Their task accomplished, the attackers unceremoniously disappeared into the night, leaving Abel for dead, with the severed arteries of his arms gushing blood onto the floor of the bedroom. The commotion, however, had been sufficient to arouse the soldiers from sleep in their nearby dormitory and it was through their efforts that he survived. Had they not acted immediately he might have bled to death. But the application of their rudimentary training in first aid was enough to stem the bleeding for long enough for him to be bundled off in a Land Rover down the road to the Mission Hospital for treatment and recovery.
The fact that Abel’s performance as the chief of one of the largest locations in Eastern Kenya had won him many friends in higher levels of government was immediately apparent when news of the attack reached the capital via Kitui’s District Commissioner. Almost by return of post a detachment, generous in number, of the King’s African Rifles travelled to Mwingi and embarked upon a series of reprisals to atone for the crime. Suspects were forcibly moved out of the area and often detained without charge or trial in a small camp for Mau Mau prisoners at nearby Ndolo’s Corner. The soldiers worked with
such speed and vigour that by the time Abel was fit enough to leave hospital, only a few weeks after the attack, he returned to his desk to find that the process of resettlement was almost complete, having been speeded up by the very act which had been designed to frustrate it. Nothing now stood between Abel and his private plan to claim much of the vacated land for himself.
It was during this period that the chief first made the acquaintance of Major Edward Munyasya.
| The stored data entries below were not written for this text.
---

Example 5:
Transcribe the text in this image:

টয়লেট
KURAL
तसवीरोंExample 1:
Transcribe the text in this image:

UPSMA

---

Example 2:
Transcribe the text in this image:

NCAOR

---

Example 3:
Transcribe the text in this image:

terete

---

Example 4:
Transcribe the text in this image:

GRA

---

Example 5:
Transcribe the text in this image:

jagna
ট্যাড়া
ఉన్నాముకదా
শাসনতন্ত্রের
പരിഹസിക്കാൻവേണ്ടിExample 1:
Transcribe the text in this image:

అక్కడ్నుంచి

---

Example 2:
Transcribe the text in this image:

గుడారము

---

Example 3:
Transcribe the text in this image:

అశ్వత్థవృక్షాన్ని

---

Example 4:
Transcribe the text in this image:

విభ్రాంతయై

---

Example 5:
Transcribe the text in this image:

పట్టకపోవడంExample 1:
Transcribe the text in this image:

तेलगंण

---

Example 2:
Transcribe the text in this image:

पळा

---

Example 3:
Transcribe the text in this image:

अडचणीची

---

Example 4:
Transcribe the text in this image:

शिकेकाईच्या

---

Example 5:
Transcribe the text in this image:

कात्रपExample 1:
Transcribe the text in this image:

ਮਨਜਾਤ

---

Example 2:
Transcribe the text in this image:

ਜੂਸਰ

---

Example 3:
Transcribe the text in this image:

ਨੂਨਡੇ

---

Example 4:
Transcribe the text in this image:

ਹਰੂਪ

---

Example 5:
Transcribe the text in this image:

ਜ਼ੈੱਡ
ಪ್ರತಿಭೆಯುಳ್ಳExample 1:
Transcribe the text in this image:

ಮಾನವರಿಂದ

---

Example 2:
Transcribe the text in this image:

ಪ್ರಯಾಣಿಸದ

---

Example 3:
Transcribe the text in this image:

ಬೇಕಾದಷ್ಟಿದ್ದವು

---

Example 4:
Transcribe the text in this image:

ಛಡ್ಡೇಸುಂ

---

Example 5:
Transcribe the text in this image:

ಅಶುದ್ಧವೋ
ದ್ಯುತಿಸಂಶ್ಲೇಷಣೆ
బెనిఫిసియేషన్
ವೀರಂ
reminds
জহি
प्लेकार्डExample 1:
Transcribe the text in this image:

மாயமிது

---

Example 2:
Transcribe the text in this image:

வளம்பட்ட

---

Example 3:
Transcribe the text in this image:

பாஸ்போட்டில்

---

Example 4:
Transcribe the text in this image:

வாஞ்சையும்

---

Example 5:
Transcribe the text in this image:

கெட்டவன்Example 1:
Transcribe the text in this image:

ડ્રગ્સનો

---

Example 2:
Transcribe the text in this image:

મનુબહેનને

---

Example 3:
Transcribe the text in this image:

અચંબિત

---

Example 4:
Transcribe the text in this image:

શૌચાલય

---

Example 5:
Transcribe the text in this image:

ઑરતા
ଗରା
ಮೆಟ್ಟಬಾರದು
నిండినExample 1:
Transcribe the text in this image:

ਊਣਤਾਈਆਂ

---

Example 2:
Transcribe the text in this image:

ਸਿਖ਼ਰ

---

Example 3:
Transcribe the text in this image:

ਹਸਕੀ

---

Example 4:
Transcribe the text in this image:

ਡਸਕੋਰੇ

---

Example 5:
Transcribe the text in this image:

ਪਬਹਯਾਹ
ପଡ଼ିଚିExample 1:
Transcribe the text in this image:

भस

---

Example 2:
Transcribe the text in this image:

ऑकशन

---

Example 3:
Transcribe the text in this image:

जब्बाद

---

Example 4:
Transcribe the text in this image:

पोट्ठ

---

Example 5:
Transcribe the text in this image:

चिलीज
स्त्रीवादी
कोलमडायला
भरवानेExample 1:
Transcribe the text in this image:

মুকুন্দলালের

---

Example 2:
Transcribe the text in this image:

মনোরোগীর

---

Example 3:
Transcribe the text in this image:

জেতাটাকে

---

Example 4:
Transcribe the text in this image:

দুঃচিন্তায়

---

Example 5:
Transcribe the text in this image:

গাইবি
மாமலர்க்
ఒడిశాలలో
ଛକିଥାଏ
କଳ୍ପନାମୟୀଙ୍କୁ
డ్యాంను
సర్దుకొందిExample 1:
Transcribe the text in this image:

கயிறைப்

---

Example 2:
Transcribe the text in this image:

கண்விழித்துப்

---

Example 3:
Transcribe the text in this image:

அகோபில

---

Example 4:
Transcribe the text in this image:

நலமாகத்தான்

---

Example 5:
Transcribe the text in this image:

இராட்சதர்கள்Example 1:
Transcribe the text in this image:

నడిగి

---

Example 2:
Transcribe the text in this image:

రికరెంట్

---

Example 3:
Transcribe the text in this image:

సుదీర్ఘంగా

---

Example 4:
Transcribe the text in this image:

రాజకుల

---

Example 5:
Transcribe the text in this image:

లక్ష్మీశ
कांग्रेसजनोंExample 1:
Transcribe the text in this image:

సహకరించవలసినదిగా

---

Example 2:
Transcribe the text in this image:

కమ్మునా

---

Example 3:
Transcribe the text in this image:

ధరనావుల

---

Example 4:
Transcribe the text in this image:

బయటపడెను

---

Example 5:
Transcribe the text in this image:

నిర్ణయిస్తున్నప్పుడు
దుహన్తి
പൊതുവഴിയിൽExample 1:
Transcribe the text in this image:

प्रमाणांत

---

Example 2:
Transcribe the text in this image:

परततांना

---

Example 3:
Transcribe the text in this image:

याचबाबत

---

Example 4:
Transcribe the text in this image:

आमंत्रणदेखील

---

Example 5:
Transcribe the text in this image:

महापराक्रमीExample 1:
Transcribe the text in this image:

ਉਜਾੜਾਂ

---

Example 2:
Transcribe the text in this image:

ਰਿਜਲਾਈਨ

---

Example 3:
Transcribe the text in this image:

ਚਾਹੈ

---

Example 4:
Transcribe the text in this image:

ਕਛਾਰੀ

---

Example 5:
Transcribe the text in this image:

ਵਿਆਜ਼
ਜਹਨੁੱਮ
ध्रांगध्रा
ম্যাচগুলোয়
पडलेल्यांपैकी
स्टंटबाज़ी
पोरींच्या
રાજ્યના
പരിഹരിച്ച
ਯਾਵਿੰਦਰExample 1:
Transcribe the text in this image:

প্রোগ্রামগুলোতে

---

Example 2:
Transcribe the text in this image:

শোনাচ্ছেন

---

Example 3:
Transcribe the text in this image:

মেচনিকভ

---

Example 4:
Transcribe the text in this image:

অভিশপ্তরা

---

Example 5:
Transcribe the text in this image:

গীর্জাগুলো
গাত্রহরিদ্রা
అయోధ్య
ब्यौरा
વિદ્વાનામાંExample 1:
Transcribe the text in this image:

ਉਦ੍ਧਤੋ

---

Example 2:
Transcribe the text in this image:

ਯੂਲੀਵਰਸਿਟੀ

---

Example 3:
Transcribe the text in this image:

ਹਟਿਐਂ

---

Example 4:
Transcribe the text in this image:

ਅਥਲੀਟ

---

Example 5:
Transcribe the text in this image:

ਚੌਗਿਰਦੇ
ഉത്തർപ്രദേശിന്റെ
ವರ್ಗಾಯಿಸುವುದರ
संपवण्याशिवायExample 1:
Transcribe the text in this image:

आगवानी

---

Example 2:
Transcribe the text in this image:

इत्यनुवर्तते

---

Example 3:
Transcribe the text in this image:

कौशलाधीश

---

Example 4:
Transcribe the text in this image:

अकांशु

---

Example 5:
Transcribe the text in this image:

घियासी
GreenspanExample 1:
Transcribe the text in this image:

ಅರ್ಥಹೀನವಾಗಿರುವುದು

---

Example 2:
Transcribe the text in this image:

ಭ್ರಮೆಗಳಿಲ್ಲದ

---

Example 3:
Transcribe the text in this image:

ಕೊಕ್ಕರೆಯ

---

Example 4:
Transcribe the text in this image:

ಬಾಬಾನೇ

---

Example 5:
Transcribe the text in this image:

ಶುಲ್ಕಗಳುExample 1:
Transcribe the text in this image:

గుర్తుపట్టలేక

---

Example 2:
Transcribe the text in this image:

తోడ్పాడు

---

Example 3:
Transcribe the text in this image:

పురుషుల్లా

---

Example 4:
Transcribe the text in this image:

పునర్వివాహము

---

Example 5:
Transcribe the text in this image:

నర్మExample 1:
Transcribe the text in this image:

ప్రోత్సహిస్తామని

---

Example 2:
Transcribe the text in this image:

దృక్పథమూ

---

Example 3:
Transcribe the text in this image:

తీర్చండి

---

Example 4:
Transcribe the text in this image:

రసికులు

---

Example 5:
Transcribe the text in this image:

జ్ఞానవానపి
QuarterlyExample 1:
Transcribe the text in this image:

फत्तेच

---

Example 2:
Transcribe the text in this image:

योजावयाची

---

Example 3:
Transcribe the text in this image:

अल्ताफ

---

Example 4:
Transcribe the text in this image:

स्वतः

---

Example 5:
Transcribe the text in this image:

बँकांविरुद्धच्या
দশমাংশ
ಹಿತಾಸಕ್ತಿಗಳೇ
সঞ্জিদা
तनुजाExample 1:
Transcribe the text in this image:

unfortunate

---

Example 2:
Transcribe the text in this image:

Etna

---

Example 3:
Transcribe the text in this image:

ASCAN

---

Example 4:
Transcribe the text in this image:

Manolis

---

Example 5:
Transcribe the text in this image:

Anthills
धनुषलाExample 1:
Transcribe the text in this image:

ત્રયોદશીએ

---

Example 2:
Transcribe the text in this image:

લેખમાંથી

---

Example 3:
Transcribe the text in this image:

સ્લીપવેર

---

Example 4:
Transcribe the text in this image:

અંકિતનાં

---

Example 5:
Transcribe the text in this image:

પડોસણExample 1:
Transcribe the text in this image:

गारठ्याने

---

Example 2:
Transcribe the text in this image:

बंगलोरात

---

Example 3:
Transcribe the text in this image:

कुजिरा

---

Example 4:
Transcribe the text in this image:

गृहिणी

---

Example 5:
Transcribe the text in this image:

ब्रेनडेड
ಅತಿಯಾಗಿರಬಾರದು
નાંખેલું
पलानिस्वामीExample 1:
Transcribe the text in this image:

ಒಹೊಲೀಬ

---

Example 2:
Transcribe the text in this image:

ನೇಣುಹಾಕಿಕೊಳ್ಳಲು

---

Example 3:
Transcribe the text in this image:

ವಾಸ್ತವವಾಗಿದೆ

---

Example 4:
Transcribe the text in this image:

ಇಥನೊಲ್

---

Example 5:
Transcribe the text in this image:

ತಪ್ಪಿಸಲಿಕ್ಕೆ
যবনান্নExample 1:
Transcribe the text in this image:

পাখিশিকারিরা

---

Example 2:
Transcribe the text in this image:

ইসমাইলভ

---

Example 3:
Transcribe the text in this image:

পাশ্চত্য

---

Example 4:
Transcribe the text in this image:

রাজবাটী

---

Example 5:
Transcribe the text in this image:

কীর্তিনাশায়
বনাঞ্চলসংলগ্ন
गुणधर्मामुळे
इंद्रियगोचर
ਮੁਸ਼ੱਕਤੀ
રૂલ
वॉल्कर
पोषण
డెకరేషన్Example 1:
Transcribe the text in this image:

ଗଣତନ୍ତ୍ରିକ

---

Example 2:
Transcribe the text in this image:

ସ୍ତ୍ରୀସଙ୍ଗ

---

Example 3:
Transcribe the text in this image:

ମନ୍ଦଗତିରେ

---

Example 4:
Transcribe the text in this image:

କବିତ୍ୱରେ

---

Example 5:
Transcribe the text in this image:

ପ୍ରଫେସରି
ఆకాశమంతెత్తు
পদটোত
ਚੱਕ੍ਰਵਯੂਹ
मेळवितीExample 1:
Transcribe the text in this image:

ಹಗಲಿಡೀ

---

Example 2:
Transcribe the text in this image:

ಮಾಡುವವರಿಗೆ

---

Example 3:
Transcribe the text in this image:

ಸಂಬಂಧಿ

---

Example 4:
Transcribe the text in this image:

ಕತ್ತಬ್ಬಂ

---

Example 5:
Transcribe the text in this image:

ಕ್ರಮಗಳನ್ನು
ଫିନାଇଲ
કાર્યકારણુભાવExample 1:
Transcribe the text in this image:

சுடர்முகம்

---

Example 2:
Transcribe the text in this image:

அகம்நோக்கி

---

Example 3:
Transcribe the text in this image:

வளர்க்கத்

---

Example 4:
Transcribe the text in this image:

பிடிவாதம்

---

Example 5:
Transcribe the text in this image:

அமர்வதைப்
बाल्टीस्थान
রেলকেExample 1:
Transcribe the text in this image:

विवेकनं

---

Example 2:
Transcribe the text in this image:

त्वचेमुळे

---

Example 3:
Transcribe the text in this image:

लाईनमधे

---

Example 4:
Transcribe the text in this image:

Munyasya’s home area was the neighbouring location to the south, Migwani, a smaller and generally poorer administrative area than Mwingi. Munyasya had been a member of the original detail sent to Mwingi after the attack on the chief and, under the strict orders of his superiors, he was requested to stay on to ensure there would be no further acts of terrorism and also that the resettlement programme was effected as speedily as possible. Thus the Major was required to work closely with the chief toward this common end. Gradually their continued professional relationship changed to one of long-standing friendship.
When, in what would prove to be the final days of colonial rule, it was decided to reward those people who had offered friendship and hard work to their foreign masters, Major Munyasya received a promotion and Chief Abel Mulonzya Mwendwa, in recognition of his work and personal sacrifice, received a medal from the Queen of England. Obviously the good lady could not be expected to shake his stump of an arm instead of a hand in congratulation, so, before he was despatched on his trip of a lifetime to London, Abel was equipped with two neat elongated wooden cups to hide his scars. Abel was immediately enthusiastic about his wooden hands and wore them constantly. They became nothing less than his hallmark in his later years and caused his handshake to become regarded almost as a feared weapon. It had always been his habit to greet others by clasping their offered hands firmly between his own. His wooden clubs of forearms meant that the unsuspecting would find greeting him a somewhat painful experience, especially in the later years when, with a new self-confidence inspired by his ever-increasing wealth and power, he would shake hands more vociferously than ever and deliver ever more painful raps to the knuckles with his left club as he instinctively tried to clasp his own hands together.